-- start --

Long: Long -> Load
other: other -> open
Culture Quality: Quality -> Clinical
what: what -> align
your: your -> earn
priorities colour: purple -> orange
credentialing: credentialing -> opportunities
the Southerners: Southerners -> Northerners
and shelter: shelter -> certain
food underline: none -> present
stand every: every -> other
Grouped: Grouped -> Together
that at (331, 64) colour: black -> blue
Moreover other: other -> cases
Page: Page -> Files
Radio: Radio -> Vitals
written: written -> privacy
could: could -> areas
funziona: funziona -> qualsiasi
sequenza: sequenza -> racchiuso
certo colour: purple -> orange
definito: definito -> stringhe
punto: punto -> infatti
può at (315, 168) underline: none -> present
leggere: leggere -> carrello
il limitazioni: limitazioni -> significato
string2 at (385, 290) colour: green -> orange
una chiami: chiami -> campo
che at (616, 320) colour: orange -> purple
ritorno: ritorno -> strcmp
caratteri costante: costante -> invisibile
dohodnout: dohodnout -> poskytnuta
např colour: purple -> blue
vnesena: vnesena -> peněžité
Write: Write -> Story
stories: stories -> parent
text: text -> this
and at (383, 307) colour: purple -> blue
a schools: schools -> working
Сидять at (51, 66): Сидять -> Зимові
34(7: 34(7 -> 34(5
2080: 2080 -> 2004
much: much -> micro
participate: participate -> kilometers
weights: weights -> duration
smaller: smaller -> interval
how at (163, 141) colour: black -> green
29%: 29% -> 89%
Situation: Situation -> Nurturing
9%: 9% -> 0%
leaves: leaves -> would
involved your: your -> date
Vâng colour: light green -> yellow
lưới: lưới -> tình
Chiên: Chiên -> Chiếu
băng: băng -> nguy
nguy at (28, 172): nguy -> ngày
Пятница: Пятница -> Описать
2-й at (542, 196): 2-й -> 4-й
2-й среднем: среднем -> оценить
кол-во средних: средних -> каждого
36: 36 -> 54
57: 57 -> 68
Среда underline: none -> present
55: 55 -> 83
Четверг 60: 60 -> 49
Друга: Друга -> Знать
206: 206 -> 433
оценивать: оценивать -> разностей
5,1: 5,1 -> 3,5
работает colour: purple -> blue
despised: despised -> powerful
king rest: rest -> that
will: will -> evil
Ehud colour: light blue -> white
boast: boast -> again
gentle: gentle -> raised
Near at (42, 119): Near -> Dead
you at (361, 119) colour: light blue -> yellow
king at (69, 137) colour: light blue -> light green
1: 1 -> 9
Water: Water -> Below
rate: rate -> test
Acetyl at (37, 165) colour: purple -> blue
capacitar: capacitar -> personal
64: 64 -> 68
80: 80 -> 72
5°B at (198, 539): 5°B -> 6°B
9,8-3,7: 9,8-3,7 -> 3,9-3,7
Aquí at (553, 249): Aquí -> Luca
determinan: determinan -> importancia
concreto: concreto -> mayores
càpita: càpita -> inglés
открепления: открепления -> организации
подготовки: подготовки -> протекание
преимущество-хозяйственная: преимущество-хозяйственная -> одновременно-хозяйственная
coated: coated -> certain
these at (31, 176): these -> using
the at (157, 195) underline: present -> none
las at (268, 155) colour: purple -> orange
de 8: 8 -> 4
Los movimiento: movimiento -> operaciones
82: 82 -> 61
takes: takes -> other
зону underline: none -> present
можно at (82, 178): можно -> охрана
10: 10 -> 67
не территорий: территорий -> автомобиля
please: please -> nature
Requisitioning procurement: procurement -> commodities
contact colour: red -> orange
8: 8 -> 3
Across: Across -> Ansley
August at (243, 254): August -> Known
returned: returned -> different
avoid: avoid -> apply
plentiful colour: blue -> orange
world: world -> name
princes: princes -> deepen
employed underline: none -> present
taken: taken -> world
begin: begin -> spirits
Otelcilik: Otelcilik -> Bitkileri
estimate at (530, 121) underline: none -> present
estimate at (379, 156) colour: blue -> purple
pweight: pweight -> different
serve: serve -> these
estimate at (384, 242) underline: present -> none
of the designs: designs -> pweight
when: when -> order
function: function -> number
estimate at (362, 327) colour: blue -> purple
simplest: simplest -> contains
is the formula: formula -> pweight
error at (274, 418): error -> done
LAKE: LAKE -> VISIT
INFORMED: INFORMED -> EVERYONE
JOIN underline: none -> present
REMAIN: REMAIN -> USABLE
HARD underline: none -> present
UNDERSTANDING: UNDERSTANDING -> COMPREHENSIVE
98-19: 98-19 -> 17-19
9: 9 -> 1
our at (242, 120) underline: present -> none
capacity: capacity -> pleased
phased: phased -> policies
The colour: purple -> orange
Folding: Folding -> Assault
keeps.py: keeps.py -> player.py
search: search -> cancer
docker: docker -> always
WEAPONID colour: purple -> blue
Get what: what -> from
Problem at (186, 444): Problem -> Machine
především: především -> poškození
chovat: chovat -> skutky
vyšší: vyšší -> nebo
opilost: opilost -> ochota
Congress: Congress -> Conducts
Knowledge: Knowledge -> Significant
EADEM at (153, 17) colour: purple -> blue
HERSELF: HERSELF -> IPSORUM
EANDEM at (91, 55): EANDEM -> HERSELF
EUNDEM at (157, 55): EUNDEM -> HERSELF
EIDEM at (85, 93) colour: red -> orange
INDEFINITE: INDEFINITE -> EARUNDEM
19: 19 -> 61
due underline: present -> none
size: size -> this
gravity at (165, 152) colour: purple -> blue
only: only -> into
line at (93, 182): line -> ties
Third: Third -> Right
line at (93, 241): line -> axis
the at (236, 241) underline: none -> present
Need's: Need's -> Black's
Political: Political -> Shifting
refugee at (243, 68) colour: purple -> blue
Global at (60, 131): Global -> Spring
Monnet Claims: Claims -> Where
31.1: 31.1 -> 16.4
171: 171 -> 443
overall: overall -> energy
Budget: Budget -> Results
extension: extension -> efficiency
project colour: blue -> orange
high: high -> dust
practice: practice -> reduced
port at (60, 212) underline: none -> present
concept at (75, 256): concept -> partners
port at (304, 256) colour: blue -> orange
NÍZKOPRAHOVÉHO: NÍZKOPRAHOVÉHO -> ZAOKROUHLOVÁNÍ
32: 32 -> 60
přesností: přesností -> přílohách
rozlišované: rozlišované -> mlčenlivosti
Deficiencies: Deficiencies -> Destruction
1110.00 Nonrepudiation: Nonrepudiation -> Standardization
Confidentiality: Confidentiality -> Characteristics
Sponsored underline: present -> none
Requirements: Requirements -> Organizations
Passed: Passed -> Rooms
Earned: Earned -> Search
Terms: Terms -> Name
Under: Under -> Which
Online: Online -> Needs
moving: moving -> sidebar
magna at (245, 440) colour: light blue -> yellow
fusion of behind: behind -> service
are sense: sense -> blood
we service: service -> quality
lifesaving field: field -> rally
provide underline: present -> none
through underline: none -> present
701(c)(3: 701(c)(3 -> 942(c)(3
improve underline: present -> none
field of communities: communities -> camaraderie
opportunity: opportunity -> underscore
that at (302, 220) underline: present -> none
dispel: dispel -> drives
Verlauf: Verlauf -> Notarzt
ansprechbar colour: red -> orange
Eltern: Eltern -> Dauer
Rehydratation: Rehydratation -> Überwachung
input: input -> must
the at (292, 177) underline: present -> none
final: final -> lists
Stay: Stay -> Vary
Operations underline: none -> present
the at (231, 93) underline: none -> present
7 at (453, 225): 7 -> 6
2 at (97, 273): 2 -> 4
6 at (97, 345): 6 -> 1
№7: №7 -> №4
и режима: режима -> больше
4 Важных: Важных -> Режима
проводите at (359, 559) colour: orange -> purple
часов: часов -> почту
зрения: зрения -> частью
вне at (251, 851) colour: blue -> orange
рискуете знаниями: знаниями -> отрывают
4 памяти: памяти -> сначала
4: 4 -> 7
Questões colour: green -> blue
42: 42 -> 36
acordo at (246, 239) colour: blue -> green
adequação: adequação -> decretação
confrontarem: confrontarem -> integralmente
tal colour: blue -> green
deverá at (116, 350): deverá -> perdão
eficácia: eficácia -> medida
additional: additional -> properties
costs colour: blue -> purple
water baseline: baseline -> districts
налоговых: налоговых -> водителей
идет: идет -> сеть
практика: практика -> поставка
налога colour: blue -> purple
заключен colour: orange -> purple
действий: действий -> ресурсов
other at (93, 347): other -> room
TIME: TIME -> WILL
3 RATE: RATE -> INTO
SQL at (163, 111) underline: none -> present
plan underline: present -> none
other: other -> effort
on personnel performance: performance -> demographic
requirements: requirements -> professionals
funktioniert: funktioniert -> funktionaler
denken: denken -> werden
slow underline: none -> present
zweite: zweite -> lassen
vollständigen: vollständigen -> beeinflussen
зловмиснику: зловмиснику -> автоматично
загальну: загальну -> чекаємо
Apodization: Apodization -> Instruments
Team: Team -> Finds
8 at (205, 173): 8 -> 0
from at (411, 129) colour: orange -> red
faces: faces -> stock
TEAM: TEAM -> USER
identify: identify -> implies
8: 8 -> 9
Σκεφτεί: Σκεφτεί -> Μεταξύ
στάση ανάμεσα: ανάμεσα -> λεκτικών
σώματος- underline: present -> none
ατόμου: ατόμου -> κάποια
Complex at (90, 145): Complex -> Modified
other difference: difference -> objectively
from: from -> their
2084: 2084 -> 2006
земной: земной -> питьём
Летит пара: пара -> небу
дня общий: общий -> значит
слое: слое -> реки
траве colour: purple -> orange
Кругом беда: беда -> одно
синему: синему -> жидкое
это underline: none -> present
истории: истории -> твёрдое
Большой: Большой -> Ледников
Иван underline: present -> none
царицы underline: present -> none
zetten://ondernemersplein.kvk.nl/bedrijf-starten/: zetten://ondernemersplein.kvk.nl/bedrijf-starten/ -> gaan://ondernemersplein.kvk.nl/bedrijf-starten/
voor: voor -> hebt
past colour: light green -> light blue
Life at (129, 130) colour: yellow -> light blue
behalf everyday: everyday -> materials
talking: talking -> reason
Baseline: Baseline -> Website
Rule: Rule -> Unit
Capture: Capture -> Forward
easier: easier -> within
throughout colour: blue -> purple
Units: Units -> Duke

-- end --

◆ Written request
Repeat everything from the start of the rows down to the line containing "stand every: every -> other", including both ends, word for word.

◆ Solution to this problem
Long: Long -> Load
other: other -> open
Culture Quality: Quality -> Clinical
what: what -> align
your: your -> earn
priorities colour: purple -> orange
credentialing: credentialing -> opportunities
the Southerners: Southerners -> Northerners
and shelter: shelter -> certain
food underline: none -> present
stand every: every -> other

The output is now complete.